EXERCISE MATERIAL:
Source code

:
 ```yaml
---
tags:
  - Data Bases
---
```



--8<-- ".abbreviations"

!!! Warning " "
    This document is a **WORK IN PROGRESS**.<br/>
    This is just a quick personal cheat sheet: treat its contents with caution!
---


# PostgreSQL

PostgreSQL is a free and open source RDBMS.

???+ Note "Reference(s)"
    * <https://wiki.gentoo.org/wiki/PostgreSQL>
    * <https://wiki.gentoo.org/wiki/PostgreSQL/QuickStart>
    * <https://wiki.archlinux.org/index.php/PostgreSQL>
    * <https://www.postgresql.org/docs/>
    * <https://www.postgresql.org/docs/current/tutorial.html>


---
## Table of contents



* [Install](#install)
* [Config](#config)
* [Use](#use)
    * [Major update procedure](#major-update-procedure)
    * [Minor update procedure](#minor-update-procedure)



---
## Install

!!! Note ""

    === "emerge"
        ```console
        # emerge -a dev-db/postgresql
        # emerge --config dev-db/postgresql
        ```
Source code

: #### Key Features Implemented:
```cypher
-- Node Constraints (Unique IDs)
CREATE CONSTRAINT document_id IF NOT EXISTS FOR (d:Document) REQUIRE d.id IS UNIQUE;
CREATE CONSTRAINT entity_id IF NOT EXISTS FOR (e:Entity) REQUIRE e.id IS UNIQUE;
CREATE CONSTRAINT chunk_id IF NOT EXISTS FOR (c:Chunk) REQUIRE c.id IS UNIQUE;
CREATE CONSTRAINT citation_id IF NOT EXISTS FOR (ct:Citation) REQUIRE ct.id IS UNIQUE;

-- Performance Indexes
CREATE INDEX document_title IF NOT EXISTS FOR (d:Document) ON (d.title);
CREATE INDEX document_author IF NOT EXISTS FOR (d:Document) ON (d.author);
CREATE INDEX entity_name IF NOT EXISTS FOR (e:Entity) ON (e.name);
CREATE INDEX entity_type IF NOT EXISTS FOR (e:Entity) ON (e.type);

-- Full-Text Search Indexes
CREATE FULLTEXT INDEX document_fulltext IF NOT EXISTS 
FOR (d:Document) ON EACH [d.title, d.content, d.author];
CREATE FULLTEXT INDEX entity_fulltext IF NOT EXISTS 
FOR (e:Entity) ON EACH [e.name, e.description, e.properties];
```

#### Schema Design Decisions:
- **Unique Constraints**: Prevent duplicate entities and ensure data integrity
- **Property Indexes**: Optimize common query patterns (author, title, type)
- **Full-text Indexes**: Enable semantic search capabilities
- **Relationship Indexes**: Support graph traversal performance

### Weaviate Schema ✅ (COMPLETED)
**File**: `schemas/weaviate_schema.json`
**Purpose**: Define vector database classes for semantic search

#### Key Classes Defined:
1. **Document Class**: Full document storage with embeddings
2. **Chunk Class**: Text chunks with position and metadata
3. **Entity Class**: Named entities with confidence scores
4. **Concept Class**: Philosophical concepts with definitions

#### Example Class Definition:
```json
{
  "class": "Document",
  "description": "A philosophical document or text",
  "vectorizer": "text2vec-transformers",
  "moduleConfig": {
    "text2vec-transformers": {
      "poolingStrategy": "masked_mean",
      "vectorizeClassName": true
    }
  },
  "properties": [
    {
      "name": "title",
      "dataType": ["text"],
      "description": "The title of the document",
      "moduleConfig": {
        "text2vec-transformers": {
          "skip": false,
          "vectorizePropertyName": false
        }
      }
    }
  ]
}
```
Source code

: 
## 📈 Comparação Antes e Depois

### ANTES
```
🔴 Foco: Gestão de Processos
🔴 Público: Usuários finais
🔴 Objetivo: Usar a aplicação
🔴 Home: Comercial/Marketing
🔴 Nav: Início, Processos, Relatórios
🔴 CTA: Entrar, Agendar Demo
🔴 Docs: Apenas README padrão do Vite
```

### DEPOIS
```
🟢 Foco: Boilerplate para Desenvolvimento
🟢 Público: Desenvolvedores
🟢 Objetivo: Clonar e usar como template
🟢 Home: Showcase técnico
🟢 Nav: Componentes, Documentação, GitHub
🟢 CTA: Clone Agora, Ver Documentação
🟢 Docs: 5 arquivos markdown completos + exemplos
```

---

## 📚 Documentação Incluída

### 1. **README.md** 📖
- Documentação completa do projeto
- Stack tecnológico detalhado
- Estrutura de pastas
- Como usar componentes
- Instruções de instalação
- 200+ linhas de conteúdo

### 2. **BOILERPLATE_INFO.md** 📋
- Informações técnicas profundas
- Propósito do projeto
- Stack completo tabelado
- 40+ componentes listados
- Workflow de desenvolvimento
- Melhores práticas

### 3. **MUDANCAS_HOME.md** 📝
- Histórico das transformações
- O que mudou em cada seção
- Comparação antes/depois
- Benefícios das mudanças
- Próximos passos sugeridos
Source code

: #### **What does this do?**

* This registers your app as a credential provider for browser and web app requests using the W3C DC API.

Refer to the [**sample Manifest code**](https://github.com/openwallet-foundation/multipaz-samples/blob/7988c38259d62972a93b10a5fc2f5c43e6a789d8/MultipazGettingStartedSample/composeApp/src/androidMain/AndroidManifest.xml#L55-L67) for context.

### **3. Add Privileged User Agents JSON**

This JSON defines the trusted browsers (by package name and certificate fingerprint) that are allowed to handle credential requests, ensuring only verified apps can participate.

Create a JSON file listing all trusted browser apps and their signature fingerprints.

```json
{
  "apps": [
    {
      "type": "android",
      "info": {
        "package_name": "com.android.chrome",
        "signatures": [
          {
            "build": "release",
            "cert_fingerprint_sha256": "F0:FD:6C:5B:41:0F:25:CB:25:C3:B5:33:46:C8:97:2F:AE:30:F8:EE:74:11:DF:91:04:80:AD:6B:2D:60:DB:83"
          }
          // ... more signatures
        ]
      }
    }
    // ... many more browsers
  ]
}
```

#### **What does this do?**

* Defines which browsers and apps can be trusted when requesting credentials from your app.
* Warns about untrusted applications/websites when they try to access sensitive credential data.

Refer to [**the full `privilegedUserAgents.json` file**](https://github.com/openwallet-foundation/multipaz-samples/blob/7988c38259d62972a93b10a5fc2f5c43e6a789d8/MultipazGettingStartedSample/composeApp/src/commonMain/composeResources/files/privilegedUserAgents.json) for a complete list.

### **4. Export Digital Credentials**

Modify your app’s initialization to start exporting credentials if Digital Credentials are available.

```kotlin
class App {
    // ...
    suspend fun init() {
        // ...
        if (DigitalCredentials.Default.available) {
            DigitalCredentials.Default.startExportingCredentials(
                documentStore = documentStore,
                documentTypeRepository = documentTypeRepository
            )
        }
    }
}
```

TASK REQUIREMENTS:
Please count the lines above that contain the word "update", and reply with the number alone.

RESPONSE BELOW:
2